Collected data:
▼
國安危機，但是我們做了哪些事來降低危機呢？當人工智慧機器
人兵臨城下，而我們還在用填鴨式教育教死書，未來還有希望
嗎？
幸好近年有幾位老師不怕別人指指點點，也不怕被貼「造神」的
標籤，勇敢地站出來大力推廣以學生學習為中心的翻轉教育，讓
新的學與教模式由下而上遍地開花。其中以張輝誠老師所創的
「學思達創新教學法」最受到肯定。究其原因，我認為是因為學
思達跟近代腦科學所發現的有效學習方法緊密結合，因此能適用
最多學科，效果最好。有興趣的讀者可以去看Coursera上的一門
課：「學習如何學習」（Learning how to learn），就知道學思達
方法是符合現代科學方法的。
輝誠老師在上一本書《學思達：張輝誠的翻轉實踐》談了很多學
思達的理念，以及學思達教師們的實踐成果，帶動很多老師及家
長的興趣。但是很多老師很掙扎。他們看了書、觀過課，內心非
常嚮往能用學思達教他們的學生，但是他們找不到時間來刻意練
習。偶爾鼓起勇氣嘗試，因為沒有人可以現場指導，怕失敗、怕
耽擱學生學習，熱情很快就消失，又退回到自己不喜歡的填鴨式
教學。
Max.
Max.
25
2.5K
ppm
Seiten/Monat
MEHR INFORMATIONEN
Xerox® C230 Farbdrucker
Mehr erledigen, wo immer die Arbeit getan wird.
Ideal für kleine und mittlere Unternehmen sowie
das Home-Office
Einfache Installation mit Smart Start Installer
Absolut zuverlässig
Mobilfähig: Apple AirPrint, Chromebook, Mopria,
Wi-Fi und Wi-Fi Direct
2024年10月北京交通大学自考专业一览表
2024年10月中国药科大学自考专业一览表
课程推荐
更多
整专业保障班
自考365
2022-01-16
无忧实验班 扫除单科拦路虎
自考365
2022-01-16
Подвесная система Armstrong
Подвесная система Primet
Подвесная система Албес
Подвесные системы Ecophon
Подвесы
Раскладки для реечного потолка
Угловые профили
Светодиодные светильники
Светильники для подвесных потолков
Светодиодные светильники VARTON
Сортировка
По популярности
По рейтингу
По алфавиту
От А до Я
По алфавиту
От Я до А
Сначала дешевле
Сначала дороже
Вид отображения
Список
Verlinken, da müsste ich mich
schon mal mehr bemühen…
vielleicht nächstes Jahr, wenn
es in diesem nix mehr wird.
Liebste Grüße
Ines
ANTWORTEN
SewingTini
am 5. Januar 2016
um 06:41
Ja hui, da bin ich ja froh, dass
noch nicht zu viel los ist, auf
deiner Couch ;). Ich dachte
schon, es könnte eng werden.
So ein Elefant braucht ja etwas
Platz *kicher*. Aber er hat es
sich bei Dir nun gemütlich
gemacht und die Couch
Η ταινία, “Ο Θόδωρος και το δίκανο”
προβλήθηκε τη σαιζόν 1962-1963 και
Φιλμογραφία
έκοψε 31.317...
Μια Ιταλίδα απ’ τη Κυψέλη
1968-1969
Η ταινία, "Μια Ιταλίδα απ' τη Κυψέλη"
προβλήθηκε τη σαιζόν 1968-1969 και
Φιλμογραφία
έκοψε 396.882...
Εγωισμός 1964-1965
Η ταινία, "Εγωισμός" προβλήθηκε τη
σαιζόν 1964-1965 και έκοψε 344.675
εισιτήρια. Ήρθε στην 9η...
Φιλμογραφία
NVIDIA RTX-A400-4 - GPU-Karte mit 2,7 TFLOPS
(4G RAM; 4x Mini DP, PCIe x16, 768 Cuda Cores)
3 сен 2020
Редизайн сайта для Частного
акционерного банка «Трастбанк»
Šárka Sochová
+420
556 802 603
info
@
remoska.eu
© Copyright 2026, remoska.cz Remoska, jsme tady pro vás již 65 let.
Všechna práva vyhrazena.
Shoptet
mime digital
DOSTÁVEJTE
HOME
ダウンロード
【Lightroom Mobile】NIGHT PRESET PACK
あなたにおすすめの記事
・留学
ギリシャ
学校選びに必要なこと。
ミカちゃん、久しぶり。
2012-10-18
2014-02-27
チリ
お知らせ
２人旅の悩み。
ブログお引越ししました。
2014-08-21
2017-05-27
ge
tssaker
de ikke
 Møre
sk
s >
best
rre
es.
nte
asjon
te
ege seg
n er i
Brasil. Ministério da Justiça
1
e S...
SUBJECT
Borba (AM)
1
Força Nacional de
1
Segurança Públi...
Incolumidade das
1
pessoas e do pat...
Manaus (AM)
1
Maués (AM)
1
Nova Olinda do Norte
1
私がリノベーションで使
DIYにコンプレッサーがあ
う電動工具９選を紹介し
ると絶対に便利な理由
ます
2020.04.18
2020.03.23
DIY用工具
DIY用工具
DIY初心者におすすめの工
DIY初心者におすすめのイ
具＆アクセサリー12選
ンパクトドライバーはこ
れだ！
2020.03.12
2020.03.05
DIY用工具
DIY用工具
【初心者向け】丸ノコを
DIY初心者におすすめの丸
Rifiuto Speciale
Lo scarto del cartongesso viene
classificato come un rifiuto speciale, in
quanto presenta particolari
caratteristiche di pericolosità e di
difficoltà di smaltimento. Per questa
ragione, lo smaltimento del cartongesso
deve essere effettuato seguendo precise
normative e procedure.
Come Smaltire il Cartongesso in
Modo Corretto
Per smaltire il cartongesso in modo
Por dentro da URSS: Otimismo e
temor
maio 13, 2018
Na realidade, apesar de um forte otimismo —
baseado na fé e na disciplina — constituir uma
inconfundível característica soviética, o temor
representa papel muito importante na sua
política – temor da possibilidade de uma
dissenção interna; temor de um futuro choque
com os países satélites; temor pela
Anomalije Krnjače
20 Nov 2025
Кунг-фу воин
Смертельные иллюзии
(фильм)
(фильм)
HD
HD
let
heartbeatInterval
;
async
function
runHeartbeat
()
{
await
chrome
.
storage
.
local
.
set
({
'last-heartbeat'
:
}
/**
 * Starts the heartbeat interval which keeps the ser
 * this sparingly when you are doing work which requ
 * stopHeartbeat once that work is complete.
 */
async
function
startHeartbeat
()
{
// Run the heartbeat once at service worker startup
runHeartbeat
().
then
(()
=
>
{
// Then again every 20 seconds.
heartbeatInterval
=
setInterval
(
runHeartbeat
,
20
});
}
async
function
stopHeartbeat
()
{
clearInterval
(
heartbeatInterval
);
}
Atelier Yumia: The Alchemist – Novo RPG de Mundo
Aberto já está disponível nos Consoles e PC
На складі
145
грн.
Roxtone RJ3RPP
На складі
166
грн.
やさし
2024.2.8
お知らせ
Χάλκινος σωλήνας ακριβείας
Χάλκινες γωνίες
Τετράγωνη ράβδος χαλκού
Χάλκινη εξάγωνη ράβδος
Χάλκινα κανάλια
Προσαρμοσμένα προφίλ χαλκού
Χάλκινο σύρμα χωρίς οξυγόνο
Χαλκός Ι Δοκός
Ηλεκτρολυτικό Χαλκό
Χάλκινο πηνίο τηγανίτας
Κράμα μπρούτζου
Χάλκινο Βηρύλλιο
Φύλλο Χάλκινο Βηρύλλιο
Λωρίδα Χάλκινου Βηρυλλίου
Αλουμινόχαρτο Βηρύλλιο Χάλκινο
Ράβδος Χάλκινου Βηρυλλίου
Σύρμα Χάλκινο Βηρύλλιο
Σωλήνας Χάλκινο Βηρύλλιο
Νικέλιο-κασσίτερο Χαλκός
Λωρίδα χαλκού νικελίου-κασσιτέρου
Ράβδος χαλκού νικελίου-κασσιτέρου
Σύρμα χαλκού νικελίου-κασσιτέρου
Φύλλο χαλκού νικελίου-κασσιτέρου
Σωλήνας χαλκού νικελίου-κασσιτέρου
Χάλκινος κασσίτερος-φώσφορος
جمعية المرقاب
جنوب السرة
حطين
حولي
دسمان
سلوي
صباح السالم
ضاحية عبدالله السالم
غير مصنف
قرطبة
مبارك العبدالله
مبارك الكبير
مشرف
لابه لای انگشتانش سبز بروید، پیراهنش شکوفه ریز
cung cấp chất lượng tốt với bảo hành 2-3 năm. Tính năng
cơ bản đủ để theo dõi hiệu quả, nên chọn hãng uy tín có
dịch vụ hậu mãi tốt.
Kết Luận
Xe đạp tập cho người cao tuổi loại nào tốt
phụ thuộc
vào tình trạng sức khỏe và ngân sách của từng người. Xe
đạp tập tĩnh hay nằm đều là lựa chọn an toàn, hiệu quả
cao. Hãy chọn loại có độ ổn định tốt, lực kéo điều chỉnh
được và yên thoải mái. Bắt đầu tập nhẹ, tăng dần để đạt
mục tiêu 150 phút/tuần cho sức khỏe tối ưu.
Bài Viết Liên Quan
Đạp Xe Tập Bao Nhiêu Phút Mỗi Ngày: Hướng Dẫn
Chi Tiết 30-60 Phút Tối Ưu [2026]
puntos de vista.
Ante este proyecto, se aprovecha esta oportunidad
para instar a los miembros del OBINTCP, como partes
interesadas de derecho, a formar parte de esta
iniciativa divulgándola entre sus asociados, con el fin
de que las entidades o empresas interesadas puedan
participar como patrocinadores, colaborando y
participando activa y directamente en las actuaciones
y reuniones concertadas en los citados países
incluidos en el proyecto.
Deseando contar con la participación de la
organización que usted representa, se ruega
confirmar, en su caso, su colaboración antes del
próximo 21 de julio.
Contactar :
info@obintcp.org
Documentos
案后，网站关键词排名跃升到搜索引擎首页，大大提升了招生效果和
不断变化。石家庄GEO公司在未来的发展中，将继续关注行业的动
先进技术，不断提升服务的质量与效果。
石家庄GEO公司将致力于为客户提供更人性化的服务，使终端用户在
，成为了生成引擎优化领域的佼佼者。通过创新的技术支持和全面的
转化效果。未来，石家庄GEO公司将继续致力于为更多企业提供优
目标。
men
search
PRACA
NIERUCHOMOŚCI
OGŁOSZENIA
▲
> [The problem] Locate and copy each line in the data above that includes the word "Λωρίδα".

> [Written response]
Λωρίδα Χάλκινου Βηρυλλίου
Λωρίδα χαλκού νικελίου-κασσιτέρου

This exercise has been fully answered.